Optimal Orthogonal Group Synchronization and Rotation Group Synchronization
This provides an optimal solution for synchronization problems in fields like robotics and computer vision, though it is incremental as it builds on existing spectral methods.
The paper tackles the problem of estimating orthogonal and rotation matrices from noisy pairwise observations, showing that their iterative polar decomposition algorithm achieves an error of (1+o(1))σ²d(d-1)/(2np) when initialized spectrally, with a matching minimax lower bound proving optimality.
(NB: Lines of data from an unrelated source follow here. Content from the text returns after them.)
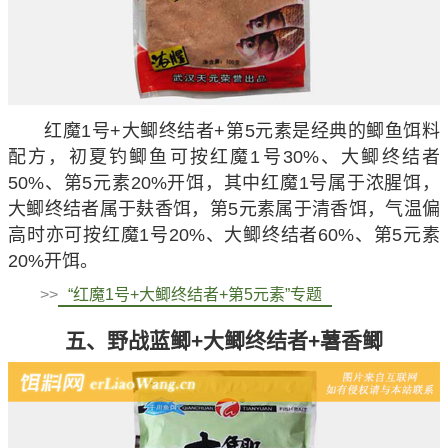
红魔1号+大鲫终结者+第5元素是经典的鲫鱼饵料
配方，初夏钓鲫鱼可按红魔1号30%、大鲫终结者
50%、第5元素20%开饵，其中红魔1号属于浓腥饵，
大鲫终结者属于麸香饵，第5元素属于清香饵，气温偏
高时亦可按红魔1号20%、大鲫终结者60%、第5元素
20%开饵。
>>
“红魔1号+大鲫终结者+第5元素”专题
五、野战蓝鲫+大鲫终结者+薯香鲫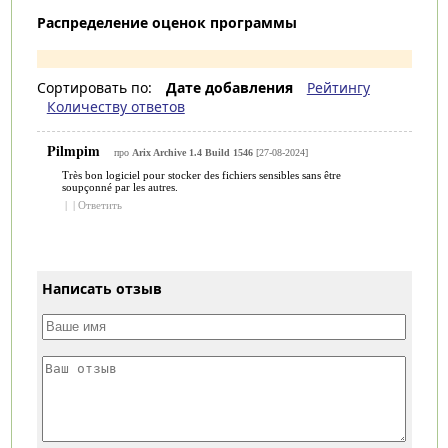
Распределение оценок программы
Сортировать по:
Дате добавления
Рейтингу
Количеству ответов
Pilmpim
про
Arix Archive 1.4 Build 1546
[27-08-2024]
Très bon logiciel pour stocker des fichiers sensibles sans être
soupçonné par les autres.
|
|
Ответить
Написать отзыв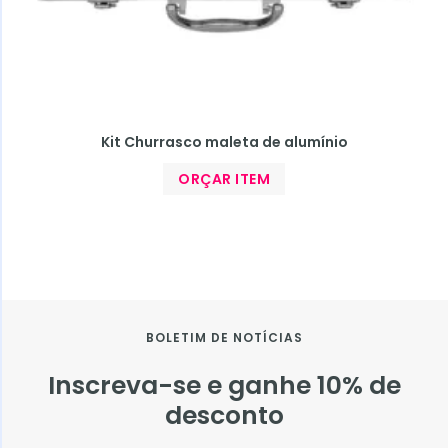
Kit Churrasco maleta de alumínio
ORÇAR ITEM
BOLETIM DE NOTÍCIAS
Inscreva-se e ganhe 10% de
desconto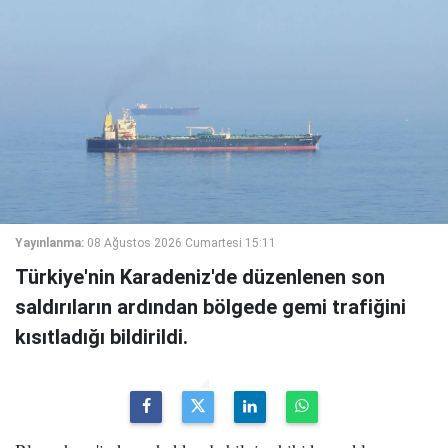
Yayınlanma:
08 Ağustos 2026 Cumartesi 15:11
Türkiye'nin Karadeniz'de düzenlenen son
saldırıların ardından bölgede gemi trafiğini
kısıtladığı bildirildi.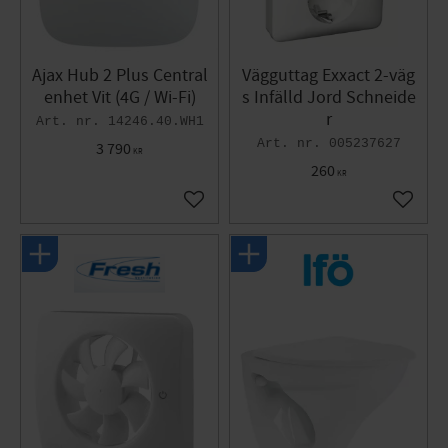
Ajax Hub 2 Plus Central
Vägguttag Exxact 2-väg
enhet Vit (4G / Wi-Fi)
s Infälld Jord Schneide
r
14246.40.WH1
005237627
3 790
KR
260
KR
Lägg till i favoriter
Lägg til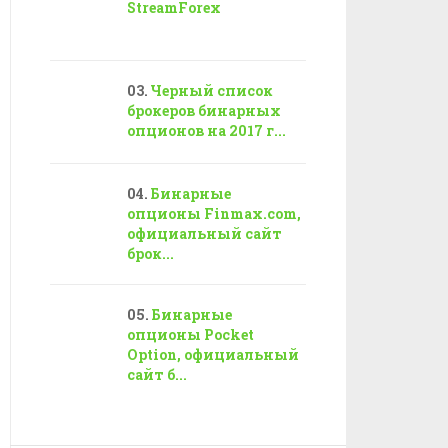
StreamForex
Черный список
брокеров бинарных
опционов на 2017 г...
Бинарные
опционы Finmax.com,
официальный сайт
брок...
Бинарные
опционы Pocket
Option, официальный
сайт б...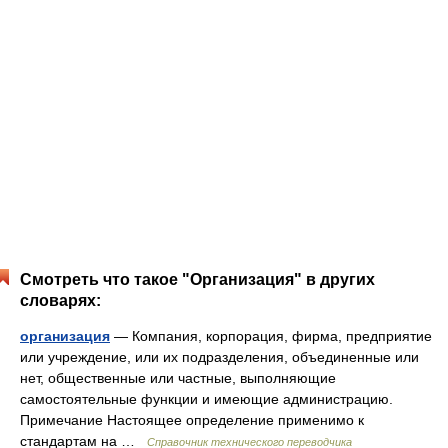
Смотреть что такое "Организация" в других
словарях:
организация
— Компания, корпорация, фирма, предприятие
или учреждение, или их подразделения, объединенные или
нет, общественные или частные, выполняющие
самостоятельные функции и имеющие администрацию.
Примечание Настоящее определение применимо к
стандартам на …
Справочник технического переводчика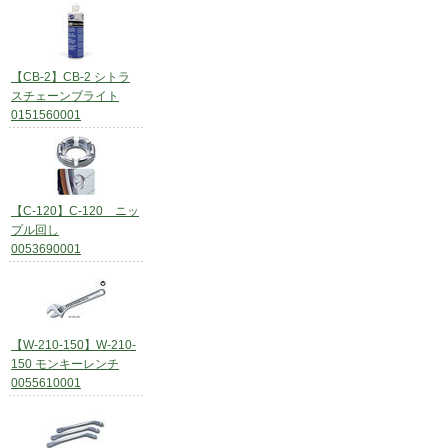
【CB-2】CB-2 シトラ
スチェーンブライト
0151560001
【C-120】C-120 ニッ
プル回し
0053690001
【W-210-150】W-210-
150 モンキーレンチ
0055610001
We study the statistical estimation problem of orthogonal group synchronization and rotation group synchronization. The model is $Y_{ij} = Z_i^* Z_j^{*T} + σW_{ij}\in\mathbb{R}^{d\times d}$ where $W_{ij}$ is a Gaussian random matrix and $Z_i^*$ is either an orthogonal matrix or a rotation matrix, and each $Y_{ij}$ is observed independently with probability $p$. We analyze an iterative polar decomposition algorithm for the estimation of $Z^*$ and show it has an error of $(1+o(1))\frac{σ^2 d(d-1)}{2np}$ when initialized by spectral methods. A matching minimax lower bound is further established which leads to the optimality of the proposed algorithm as it achieves the exact minimax risk.